Pillsbury’s communications lawyers have published FCC Enforcement Monitor monthly since 1999 to inform our clients of notable FCC enforcement actions against FCC license holders and others. This month’s issue includes:
- Rhode Island LPFM Station Issued $15,000 Fine for Underwriting Violations
- In Reversal, FCC Rescinds Grant of Construction Permit for Portland FM Translator Over Interference Concerns
- Unauthorized Operations and EAS Violation Result in Proposed $25,000 Fine for Florida LPFM Station
Rhode Island LPFM Station’s Underwriting Violations Cost $15,000
The FCC’s Enforcement Bureau entered into a Consent Decree with the licensee of a Rhode Island low power FM (LPFM) station to resolve an investigation into violations of the FCC’s underwriting laws and other rules governing the ownership of LPFM stations.
The underwriting laws aim to preserve the unique nature of the commercial-free, local programming LPFM stations provide to the public, and in turn these stations benefit from access to spectrum and fewer regulatory requirements.

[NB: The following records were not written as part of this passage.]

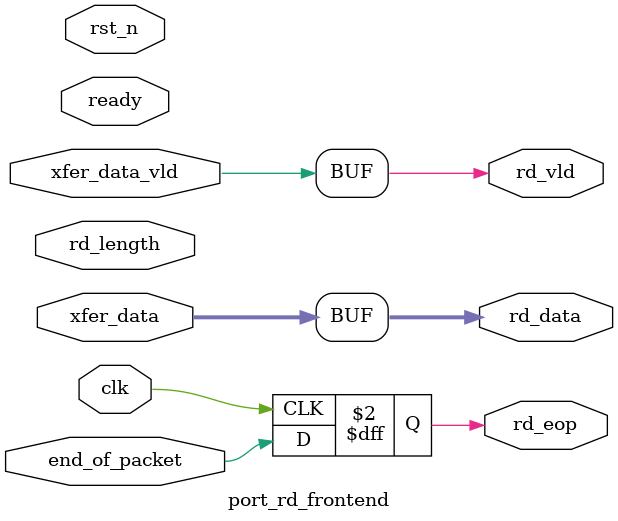
<source format=sv>
module port_rd_frontend(
    input clk,
    input rst_n,

    output reg rd_eop,
    output rd_vld,
    output [15:0] rd_data,
    input ready,
    input [10:0] rd_length,

    input xfer_data_vld,
    input [15:0] xfer_data,
    input end_of_packet
);

assign rd_vld = xfer_data_vld;
assign rd_data = xfer_data;

always @(posedge clk) begin
    rd_eop <= end_of_packet;
    
end

endmodule
</source>
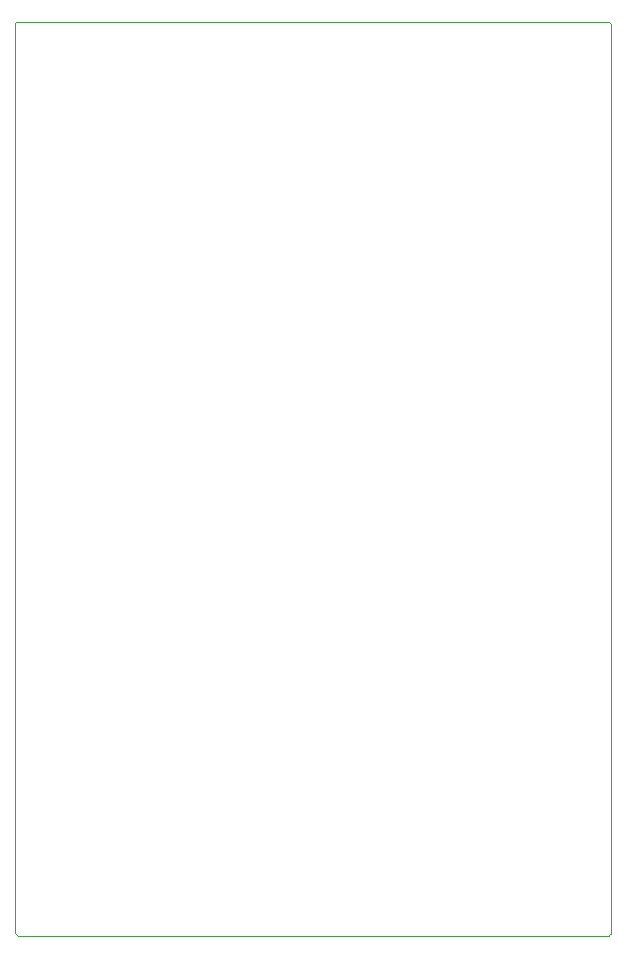
<source format=gbr>
G04*
G04 #@! TF.GenerationSoftware,Altium Limited,Altium Designer,24.6.1 (21)*
G04*
G04 Layer_Color=0*
%FSLAX44Y44*%
%MOMM*%
G71*
G04*
G04 #@! TF.SameCoordinates,A1155FF5-20E2-49EF-A20C-19287BC56D99*
G04*
G04*
G04 #@! TF.FilePolarity,Positive*
G04*
G01*
G75*
%ADD31C,0.0254*%
D31*
X302256Y505456D02*
G02*
X300986Y506730I4J1274D01*
G01*
Y538480D01*
X300986Y1276350D01*
D02*
G02*
X302260Y1277624I1274J0D01*
G01*
X803910D01*
D02*
G02*
X805184Y1276350I0J-1274D01*
G01*
X805184Y506730D01*
X805184Y505460D01*
D02*
G02*
X803910Y504186I-1274J0D01*
G01*
X303530D01*
D02*
G02*
X302256Y505456I0J1274D01*
G01*
M02*

</source>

To accomplish this, Section 399B of the Communications Act of 1934 and Section 73.503(d) of the FCC’s Rules prohibit such stations from broadcasting promotional announcements on behalf of for-profit entities in exchange for compensation. The FCC’s rules also place ownership restrictions on LPFM stations, prohibiting (1) a party from holding an attributable interest in another broadcast station; (2) a transfer of control of an LPFM station without first obtaining FCC approval; and (3) a transfer or assignment of an LPFM license within three years from the date of issue.

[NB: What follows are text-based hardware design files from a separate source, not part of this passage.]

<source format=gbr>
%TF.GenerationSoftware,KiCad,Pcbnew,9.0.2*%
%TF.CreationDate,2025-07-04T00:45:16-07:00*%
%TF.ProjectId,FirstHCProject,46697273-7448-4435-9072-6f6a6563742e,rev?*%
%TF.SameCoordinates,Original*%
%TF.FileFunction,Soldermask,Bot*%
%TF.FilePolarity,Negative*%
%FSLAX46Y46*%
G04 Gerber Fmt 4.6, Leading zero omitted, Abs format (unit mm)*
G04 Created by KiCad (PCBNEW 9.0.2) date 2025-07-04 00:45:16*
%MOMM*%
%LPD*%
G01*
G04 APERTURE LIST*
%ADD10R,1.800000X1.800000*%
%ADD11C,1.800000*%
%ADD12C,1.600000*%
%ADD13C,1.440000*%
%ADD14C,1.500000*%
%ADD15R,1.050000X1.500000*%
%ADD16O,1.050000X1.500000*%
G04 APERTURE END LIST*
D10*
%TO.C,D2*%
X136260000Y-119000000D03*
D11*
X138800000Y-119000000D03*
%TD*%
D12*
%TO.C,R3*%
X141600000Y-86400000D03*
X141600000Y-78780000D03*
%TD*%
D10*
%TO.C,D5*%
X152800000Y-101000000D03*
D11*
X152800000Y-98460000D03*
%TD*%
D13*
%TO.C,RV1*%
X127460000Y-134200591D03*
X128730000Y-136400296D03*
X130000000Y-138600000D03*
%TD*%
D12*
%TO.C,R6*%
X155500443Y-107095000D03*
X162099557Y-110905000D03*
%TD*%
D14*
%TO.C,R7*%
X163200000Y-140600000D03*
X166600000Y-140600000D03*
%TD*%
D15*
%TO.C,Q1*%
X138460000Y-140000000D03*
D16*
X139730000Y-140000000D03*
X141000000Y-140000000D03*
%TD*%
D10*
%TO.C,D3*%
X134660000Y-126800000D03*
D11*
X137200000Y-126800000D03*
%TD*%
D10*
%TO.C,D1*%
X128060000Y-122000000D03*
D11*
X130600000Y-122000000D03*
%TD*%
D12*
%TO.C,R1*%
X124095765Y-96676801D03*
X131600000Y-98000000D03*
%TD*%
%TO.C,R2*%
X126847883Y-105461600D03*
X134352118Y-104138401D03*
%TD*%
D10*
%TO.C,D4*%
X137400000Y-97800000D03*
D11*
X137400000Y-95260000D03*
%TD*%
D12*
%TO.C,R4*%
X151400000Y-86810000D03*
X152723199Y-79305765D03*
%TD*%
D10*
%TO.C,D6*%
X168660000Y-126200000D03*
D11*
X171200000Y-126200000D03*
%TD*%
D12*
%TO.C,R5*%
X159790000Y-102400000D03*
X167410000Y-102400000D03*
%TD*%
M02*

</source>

Between May 2016 and January 2020, the FCC received a series of complaints concerning announcements broadcast by the station. Specifically, the complaints alleged that the station had broadcast commercial advertisements, and questioned the station’s compliance with the ownership limitations for LPFM stations. The Enforcement Bureau followed up by issuing multiple letters of inquiry to the broadcaster seeking information regarding the underwriting practices and ownership structure of the station. In response, the broadcaster admitted that, over a 16-month period, it received compensation for at least 17 announcements aired on behalf of for-profit entities. The station also acknowledged that one of its board members held an attributable interest in another radio station, and that a transfer of control effectuating a complete change in board membership took place on March 21, 2016, roughly one year after the FCC issued the station license, and without prior FCC approval. In fact, the required FCC transfer application was not filed until March 14, 2019.

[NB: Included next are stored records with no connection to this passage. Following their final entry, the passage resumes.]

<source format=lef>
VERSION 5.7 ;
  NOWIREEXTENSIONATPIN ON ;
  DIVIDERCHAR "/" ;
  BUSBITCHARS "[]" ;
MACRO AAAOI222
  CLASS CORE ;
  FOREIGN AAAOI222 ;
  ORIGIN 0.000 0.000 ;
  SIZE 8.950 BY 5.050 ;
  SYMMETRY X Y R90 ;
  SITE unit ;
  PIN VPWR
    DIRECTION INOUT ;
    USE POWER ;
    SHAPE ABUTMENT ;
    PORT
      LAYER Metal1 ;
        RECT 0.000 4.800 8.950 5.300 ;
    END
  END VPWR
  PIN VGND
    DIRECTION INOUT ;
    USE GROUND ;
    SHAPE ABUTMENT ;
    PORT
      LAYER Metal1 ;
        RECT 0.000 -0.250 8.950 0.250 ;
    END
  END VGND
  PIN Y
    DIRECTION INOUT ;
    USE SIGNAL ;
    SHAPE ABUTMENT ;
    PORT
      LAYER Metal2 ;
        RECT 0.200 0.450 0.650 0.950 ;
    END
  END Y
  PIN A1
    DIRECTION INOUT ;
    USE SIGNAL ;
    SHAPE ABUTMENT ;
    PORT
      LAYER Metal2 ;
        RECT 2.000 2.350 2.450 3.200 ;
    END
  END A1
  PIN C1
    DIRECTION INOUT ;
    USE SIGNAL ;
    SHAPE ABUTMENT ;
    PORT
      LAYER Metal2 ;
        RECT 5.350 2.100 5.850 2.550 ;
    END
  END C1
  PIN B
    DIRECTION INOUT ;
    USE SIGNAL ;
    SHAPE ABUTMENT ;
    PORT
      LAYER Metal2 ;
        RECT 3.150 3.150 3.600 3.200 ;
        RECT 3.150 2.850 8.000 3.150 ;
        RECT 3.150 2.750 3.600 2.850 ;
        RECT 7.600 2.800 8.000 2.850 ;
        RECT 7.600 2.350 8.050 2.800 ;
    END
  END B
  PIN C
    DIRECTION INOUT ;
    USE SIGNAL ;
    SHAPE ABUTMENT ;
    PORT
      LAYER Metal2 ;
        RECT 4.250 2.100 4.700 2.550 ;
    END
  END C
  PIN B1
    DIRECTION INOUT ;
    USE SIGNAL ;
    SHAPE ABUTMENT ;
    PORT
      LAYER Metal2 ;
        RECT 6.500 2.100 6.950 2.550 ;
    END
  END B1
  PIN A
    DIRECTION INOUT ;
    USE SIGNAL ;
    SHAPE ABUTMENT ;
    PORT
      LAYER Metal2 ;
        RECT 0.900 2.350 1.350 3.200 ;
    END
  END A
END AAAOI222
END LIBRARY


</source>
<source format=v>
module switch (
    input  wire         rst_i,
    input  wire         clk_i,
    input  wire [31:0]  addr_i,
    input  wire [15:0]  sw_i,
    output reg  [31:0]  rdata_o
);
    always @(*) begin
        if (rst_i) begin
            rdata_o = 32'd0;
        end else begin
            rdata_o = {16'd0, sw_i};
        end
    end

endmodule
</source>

To resolve the investigation, the license holder entered into a Consent Decree with the Enforcement Bureau under which it must pay a $15,000 civil penalty and implement a five-year compliance plan to prevent future violations.
Upon Further Review: FCC Rescinds Oregon FM Translator Construction Permit Grant Over Predicted Interference
In a recent Memorandum Opinion and Order, the FCC reversed the prior grant of a construction permit to the licensee of a Portland, Oregon FM translator station due to concerns over predicted interference to listeners of a local radio station.
Under Section 74.1204(f) of the FCC’s Rules, the Commission will reject applications for FM translator stations if the proposed operation would cause interference to an existing broadcast station. To prove such interference, a station opposing grant of such an application must provide “convincing evidence” of the impact of the proposed operation on its listeners. This evidence includes the name and address of affected listeners, certifications or similar evidence from those listeners that they listen to the existing radio station at their address, evidence that such listener’s address is within the 60 dBu contour of the proposed FM translator, and evidence demonstrating that grant of the authorization will result in interference to the listener’s reception of the existing station at that address. Additionally, the FCC’s rules (which have since been amended to require online public notices) required at the time that applicants seeking authorization to construct an FM translator station publish public notice of the application in the local newspaper to provide the public with an opportunity to participate in the proceeding.